Don Friedman always told the truth, despite the political consequences
Author: Morgan Smith - August 19, 2013 - Updated: August 19, 2013
“Morgan, I want to come out to Adams County and testify for Eldon Cooper,” the man on the phone said. It was someone I’d never met, State Representative Don Friedman, a Republican from Denver. Eldon had moved during the 1972 re-apportionment process, and the Secretary of State had ruled that he no longer met the necessary residency requirements and therefore couldn’t be on the ballot. We had filed suit in Adams County to reverse his ruling.
I didn’t know Don and it certainly seemed odd that a Republican would go out of his way to help a Democrat save his seat. Don, however, had been serving on the Joint Budget Committee with Eldon, and they had developed a deep friendship and sense of respect. This was the way Don was. He didn’t let anything get in the way of personal loyalty.
The actual trial looked like a loser; the law was completely against Eldon. Our ace in the hole, however, was Judge Jean Jacobucci, a judge who used the law to achieve justice, regardless of the technicalities. Jacobucci was a great influence on me as well as on Chief Justice Mike Bender and U.S. District Judge John Kane. We all cut our teeth in his courtroom.
Don came out to Adams County to tell Judge Jacobucci that the legislature hadn’t intended in any way to deny Eldon a chance at re-election. Under the rules of evidence, it wasn’t something he could testify to — the intent of the other 99 legislators — but Jacobucci listened to him nevertheless and was clearly influenced by the fact that he, a Republican, would stand up for a Democrat like this.

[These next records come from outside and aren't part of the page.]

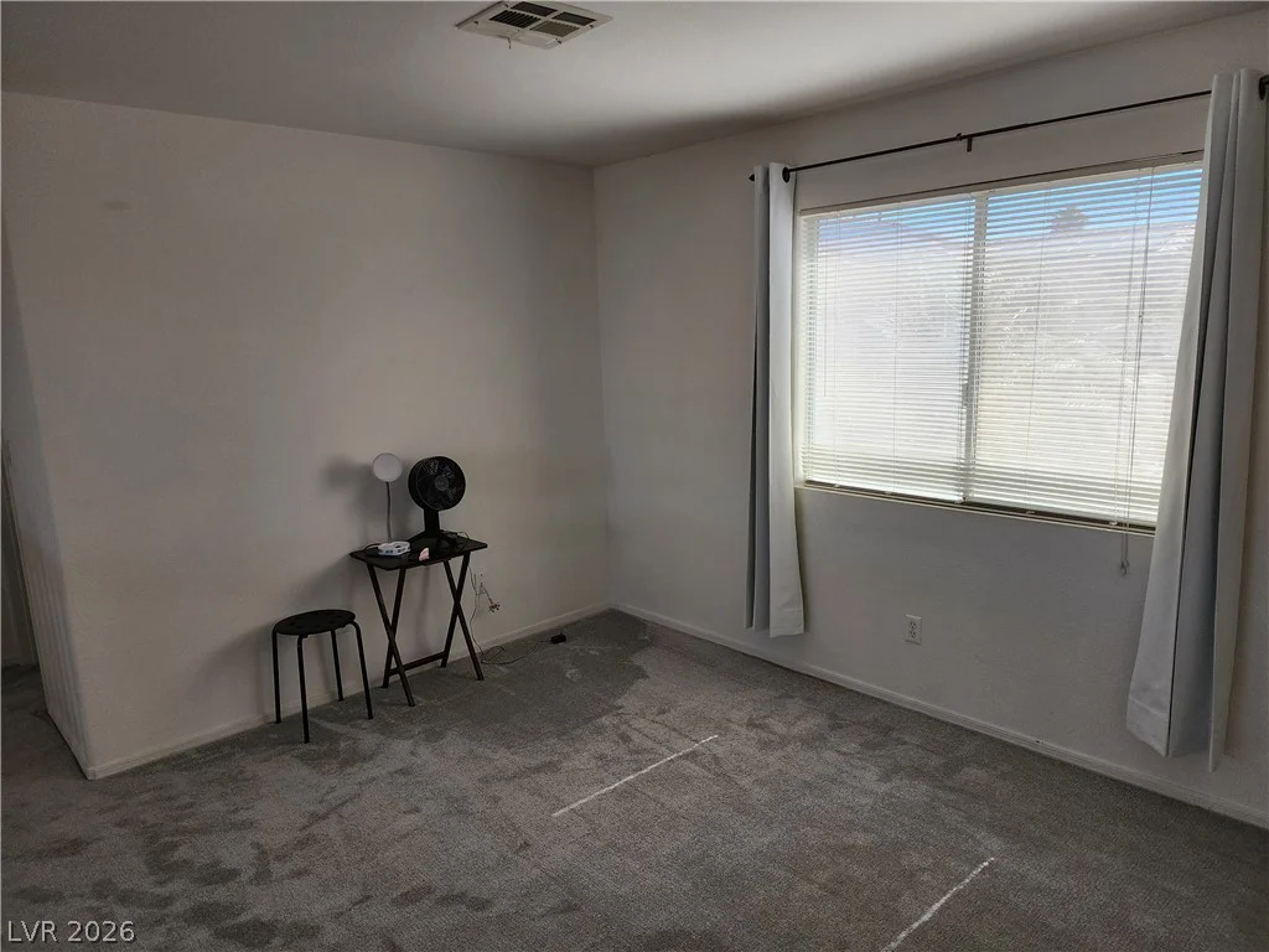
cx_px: 634
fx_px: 843
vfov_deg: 58.9
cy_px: 476
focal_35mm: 23
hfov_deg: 73.9
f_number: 1.8
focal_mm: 6.4
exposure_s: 1/180
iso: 160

To the astonishment of the Attorney General’s office we won the case and Eldon was easily re-elected.
Don Friedman was a tremendous legislator. He could always be counted on to tell the truth, regardless of the consequences. And he was always ready with a joke when things got tense. He loved the camaraderie and the friendship and he judged you as a person, not as either a Republican or a Democrat. He brought great life and vitality and intelligence to the political process. It was a gift to have served with him.